Question: Why do some companies advertise that they have 10 passengers limos?
Answer: To get you to pay more per hour for an 8 passenger vehicle.
At Marriton Limousine we advise against dealing with companies who try to rent you a '10-passenger' stretch limousine. Generally speaking, if you are renting a 120" stretch limousine (the common limousine found in the USA) the vehicle seating can accommodate only 8 people of average size. In other words, there is no such thing as a 10 passenger limousine. Lincoln and Cadillac only certify stretch limos for eight passengers (plus the driver equals nine). Placing ten passengers in a 120” stretch will be uncomfortable at best, and a safety risk at worst. The simple question to ask -"How many seatbelts are in the back?"
The proper stretching of limousines is overseen by Lincoln and Cadillac through their QVM (Lincoln) and CMC (Cadillac) certification programs. Each stretched limo starts with a specially manufactured base vehicle from Lincoln or Cadillac with extra braking capacity and a stronger than normal suspension. Some companies cut costs (and compromise safety) by buying regular street cars and having them converted into stretch limousines in un-certified backroom shops. Only QVM/CMC vehicles have undergone the rigorous safety & crash testing required by the manufacturers and the Federal government. Companies who are advertising 10-16 passenger stretch Towncar or Cadillac limousines are operating non-QVM/CMC vehicles, or dangerously overloading an 8 passenger vehicle.
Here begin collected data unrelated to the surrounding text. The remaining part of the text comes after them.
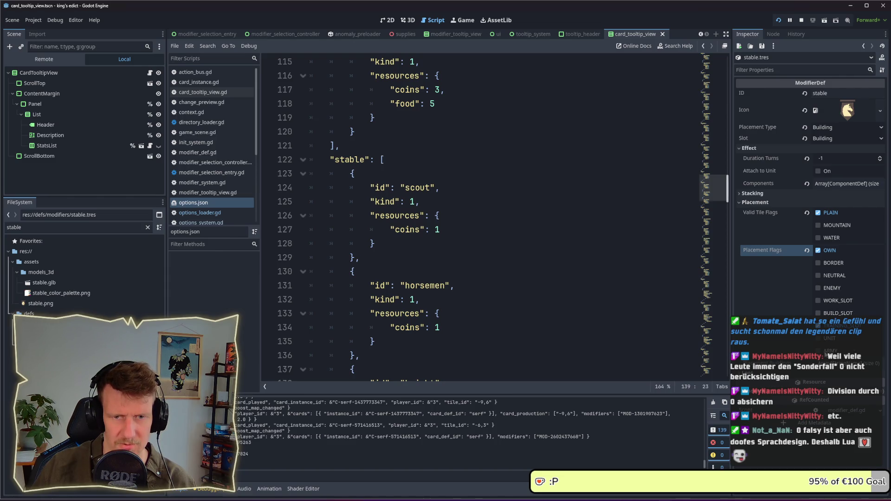
double_click(57, 229)
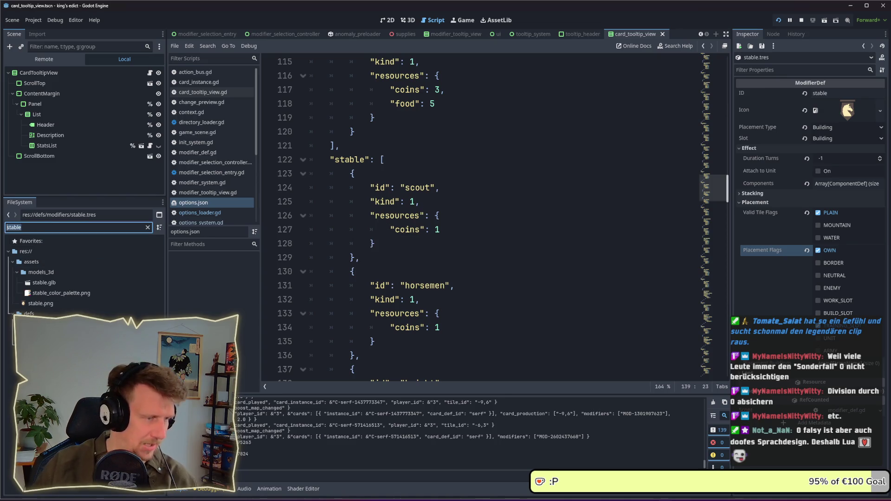
text(barr)
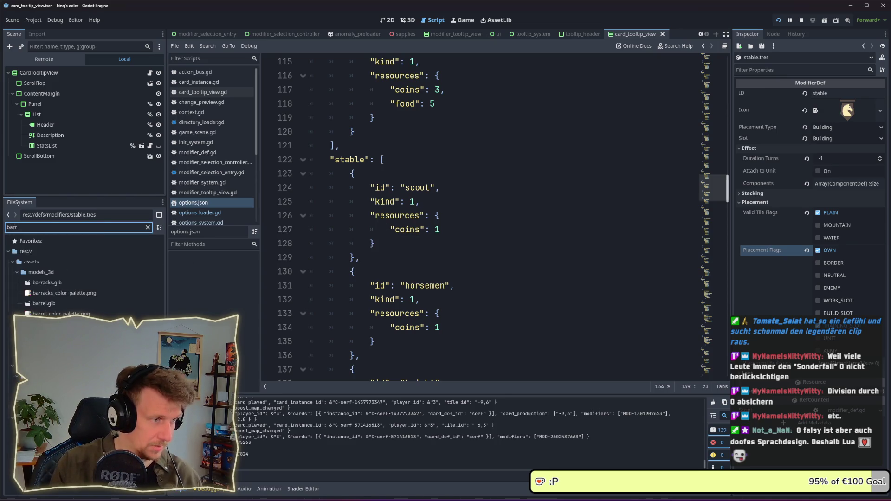
text(acks)
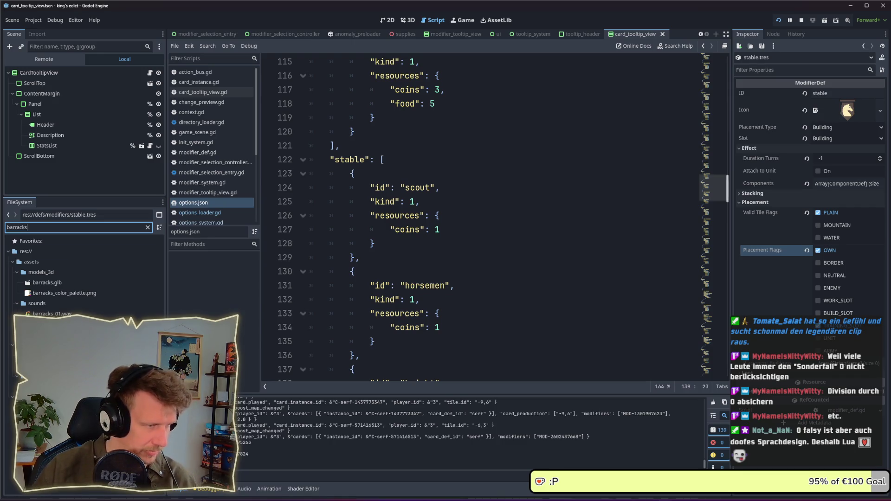
click(51, 356)
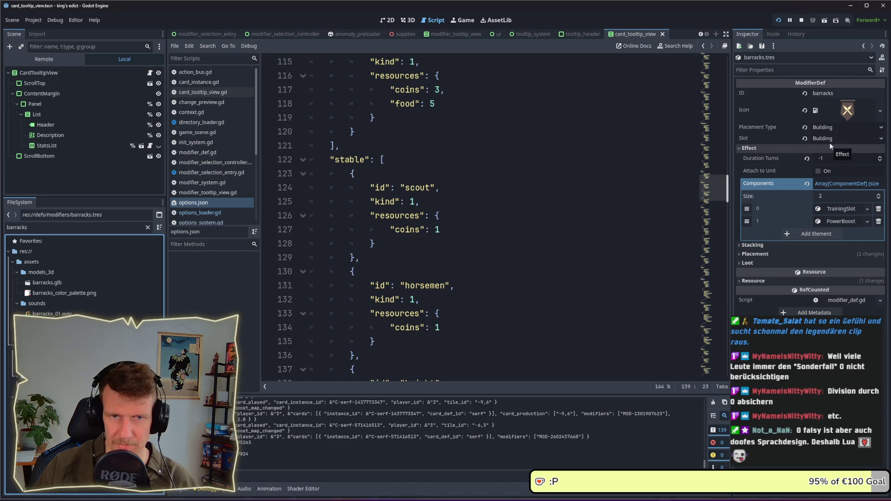
click(800, 253)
Rest assured that at Marriton Limousine we operate only QVM/CMC certified vehicles.
Please be advised that even true 8 passenger vehicles may not accommodate eight larger people (200+ lbs.) in a comfortable manner.
What about SUV stretch limos? Only since January 2003 have SUV limos have been certified by Ford or Cadillac for up to 14 passengers. Many people do not realize that the 14 passenger certification is only valid on 2003 or newer Ford Excursion or Cadillac Escalade SUV stretches! Anything older than 2003 or advertised as more than 14 passengers has not been stretched by a company authorized to follow the safety and reliability processes mandated by Ford and Cadillac. These vehicles are often missing the mandatory escape hatches on such a long vehicle (creating a safety hazard in case of an accident or fire), and may have inferior braking and suspension systems.